Pain management is one of the cornerstones of treatment of both acute herpes zoster and postherpetic neuralgia. For mild to moderate pain, analgesics such as paracetamol and nonsteroidal anti-inflammatory drugs (NSAIDs) are appropriate. For severe pain, opioid analgesics such as oxycodone or morphine are options.15 In the first line treatment of postherpetic neuralgia, tricyclic antidepressants (like nortriptyline or amitriptyline), anticonvulsant (like gabapentin or pregabalin) and topically administered lidocaine may be used.17 Because the patient in the current report has a history of myasthenia gravis, drugs affecting the neuromuscular junction like anticonvulsants need to be used with caution. Although one anticonvulsant gabapentin has been widely reported to induce an exacerbation of myasthenic symptoms,18–20 another anticonvulsant pregabalin is well tolerant in the current case. Thus, in patients with COVID-19, the comorbidity and the side effects of analgesics should worth further attention to and be treated case by case. Where a single treatment alone is ineffective, combined modalities are recommended.
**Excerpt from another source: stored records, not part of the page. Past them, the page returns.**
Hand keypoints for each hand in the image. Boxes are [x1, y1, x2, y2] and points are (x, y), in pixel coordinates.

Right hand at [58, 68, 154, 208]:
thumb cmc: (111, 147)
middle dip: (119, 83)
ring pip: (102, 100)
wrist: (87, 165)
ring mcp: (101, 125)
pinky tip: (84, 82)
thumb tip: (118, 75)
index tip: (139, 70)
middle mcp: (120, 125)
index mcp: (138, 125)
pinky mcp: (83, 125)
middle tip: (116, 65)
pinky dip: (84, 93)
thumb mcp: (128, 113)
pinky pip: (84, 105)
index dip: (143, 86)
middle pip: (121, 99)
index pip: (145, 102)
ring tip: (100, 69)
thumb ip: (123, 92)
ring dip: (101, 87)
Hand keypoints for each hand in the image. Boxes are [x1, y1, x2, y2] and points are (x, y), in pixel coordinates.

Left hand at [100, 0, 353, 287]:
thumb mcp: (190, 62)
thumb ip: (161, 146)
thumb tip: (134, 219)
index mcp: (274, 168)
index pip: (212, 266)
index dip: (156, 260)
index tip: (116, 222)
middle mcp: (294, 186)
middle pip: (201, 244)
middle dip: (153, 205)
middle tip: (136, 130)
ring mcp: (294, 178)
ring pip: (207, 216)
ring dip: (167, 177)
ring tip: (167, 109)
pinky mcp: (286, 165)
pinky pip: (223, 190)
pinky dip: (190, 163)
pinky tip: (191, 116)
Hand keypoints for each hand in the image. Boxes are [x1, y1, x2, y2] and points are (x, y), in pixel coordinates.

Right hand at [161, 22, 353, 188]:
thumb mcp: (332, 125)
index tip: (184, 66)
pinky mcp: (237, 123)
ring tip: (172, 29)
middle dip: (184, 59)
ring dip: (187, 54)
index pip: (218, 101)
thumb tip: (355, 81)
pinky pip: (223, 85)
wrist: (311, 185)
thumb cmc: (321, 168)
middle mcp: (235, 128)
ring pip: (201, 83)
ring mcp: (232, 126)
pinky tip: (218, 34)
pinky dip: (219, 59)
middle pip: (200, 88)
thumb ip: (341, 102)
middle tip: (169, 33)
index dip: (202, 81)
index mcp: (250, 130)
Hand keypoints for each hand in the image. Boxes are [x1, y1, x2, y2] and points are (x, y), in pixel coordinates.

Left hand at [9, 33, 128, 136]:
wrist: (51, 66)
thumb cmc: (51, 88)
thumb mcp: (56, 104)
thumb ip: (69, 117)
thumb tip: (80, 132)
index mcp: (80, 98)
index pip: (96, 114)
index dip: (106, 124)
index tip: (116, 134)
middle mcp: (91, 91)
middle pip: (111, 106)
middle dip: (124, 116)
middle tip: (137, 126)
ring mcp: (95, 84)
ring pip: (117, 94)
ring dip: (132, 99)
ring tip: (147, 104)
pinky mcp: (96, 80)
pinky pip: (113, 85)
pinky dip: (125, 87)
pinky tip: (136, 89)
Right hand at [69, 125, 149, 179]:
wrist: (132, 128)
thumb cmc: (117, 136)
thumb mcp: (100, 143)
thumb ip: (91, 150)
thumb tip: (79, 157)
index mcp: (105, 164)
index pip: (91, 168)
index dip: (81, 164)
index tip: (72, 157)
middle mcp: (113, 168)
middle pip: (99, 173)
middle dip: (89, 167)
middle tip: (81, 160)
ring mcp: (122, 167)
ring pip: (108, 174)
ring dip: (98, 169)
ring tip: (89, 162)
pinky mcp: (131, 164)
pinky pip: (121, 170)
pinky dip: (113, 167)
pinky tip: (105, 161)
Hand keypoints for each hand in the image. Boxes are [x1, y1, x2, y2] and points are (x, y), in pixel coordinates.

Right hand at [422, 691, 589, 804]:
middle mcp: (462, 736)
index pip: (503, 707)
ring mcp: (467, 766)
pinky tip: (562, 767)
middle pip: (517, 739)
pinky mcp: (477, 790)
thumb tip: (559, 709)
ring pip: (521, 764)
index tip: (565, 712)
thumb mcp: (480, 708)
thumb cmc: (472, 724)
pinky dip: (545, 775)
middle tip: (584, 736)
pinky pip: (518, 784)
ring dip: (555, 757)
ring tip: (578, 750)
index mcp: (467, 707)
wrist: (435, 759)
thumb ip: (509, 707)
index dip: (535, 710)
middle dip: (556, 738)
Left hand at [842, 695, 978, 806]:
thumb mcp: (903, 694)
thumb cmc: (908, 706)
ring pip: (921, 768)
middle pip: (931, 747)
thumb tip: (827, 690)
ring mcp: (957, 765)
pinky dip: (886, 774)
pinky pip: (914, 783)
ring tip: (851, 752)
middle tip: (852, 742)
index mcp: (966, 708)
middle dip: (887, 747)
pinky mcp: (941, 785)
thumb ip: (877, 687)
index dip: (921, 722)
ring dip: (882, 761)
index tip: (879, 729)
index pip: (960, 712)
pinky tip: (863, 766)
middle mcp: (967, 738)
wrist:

In summary, this case draws attention to postherpetic neuralgia in COVID-19 patients. For COVID-19 patients with herpes zoster, antiviral treatment should be started as early as possible and lastlonger than a typical course. The use of analgesics should be based on the dermatome involved, severity of pain and the comorbidities. Our report indicates that longer term outcomes of pain management in COVID-19 patients should be monitored in future studies.
The authors thank the patient for providing informed consent and all the healthcare workers involved in the care of the patient.
The authors report no conflicts of interest in this work.